Together, the newly announced and recent funding allows for:
- Additional judicial resources and support for family law: A comprehensive funding package of structural funding for family law officers in the FCoA and FCC, including registrars, family consultants, Indigenous Liaison Officers and support staff for judges, registrars and family consultants. This equates to $60.8m in funding over the forward estimates (four years from the 2021-22 financial year), including $1.42m in capital. It provides funding, from 1 July 2021, equivalent to 80 family law positions, comprising 27.4 registrar-related positions (at varying levels), 25 registrar-related support positions, 10 family consultants plus support staff, 4 Indigenous Liaison Officers, and 10 previously unfunded associate positions for FCoA first instance judges. This very significant funding is considered by the Courts to be an important part of our structural resource base, and will provide critical resources to:
- underpin fundamental structural family law reform,
- ensure the capacity of the Courts to implement the Federal Circuit and Family Court of Australia Act 2021 (Court reform legislation), including the single point of entry for family law filings,
- alleviate substantial workload pressures on judges, and
- enhance the ability of the Courts to respond to family violence and other risks to women, children and other vulnerable people.

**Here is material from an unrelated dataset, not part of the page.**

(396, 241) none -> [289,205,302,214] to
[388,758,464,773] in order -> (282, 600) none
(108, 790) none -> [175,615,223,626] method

- Additional judges in South Australia: Funding from 1 July 2021 for 1 FCoA judge and 2 FCC (family law) judges and support staff, and 1 family law registrar as part of the implementation of the Court reform legislation to support the Adelaide registry. This equates to $12.6m in funding over the forward estimates, and is an ongoing funding measure.
- Additional judges for migration litigation work: Funding from 1 January 2022 for 2 FCC (General Federal Law) judges and support staff to assist with the migration caseload and backlog. This provides the FCC $7.2m in funding over the forward estimates, and is an ongoing funding measure.

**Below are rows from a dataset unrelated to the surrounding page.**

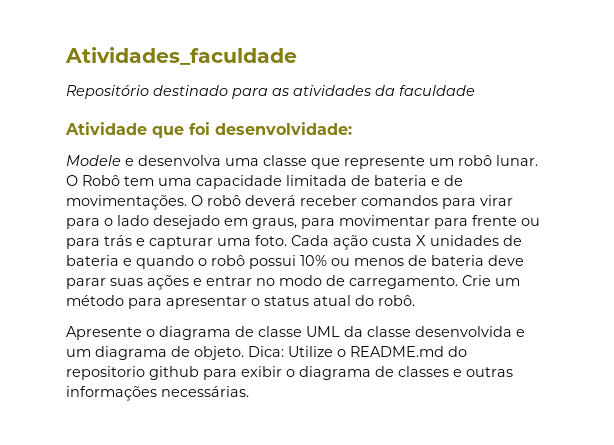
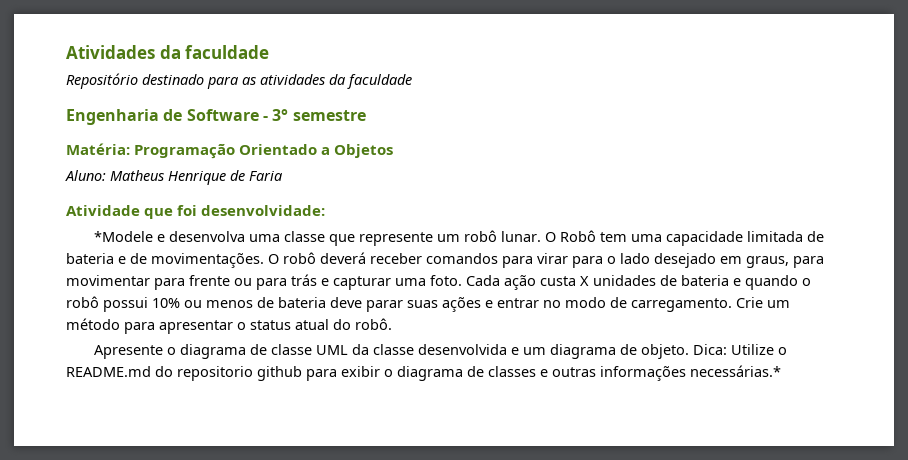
[65,47,297,65] Atividades_faculdade -> [66,45,270,59] Atividades da faculdade
(475, 90) none -> [66,109,366,125] [66,143,394,159] [65,170,282,185] // Engenharia de Software - 3° semestre // Matéria: Programação Orientado a Objetos // Aluno: Matheus Henrique de Faria
[66,155,121,166] Modele -> [93,231,153,242] *Modele
[161,386,249,397] necessárias. -> [690,365,781,377] necessárias.*

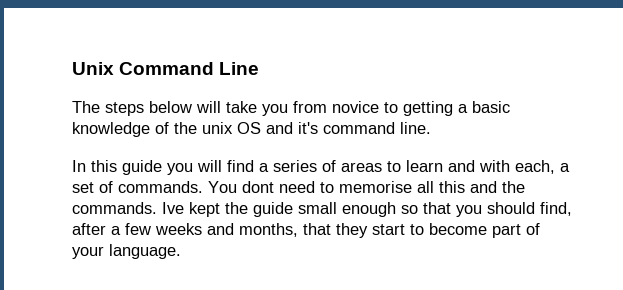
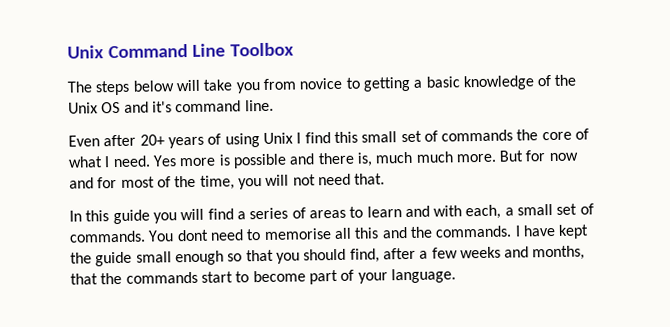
(260, 68) none -> [229,42,294,57] Toolbox
[202,122,233,134] unix -> [68,102,98,114] Unix
(431, 128) none -> [68,128,590,149] [68,150,578,169] [69,173,386,190] // Even after 20+ years of using Unix I find this small set of commands the core of what I need. Yes more is possible and there is, much much more. But for now and for most of the time, you will not need that.
(570, 167) none -> [517,203,554,216] small
[162,202,184,214] Ive -> [514,224,556,237] I have
[336,223,368,238] they -> [100,271,198,285] the commands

- Information sharing between Commonwealth and States/Territories: The additional funding contributes towards the implementation of the National Strategic Framework for Information Sharing between the Family Law and Family Violence and Child Protection Systems which aims to enhance the way information (such as family-violence related information) is shared between the Commonwealth and State/Territory systems. The funding includes $15.8m from 1 January 2022 over the forward estimates, including $0.5m in capital funding in 2021-22 and is an ongoing funding measure. It will provide for the equivalent of up to 29 family law information sharing-related positions, comprising 9 registrar-related positions (at various levels), 4 registrar-related support staff, and 16 registry staff.
- Small claims (PPP500) funding: $3.5m in funding from 1 January 2022 for the extension of the PPP500 small claims property pilot to continue for a further 18 months to 30 June 2023, providing for the extended engagement of 6 registrar positions and 6 registrar support staff in the existing pilot sites (Adelaide, Brisbane, Melbourne and Parramatta registries). The aim of the PPP500 is to improve the responsiveness of the family courts for vulnerable parties by providing a simplified way to resolve property disputes which will minimise risk and legal costs, and best preserve the parties’ assets.
The Courts will continue to discuss with Government further appointments, as well as funding to support key projects such as the Lighthouse Project and PPP500, and broader initiatives to tackle family violence and the protection of vulnerable parties and children involved in the family law system.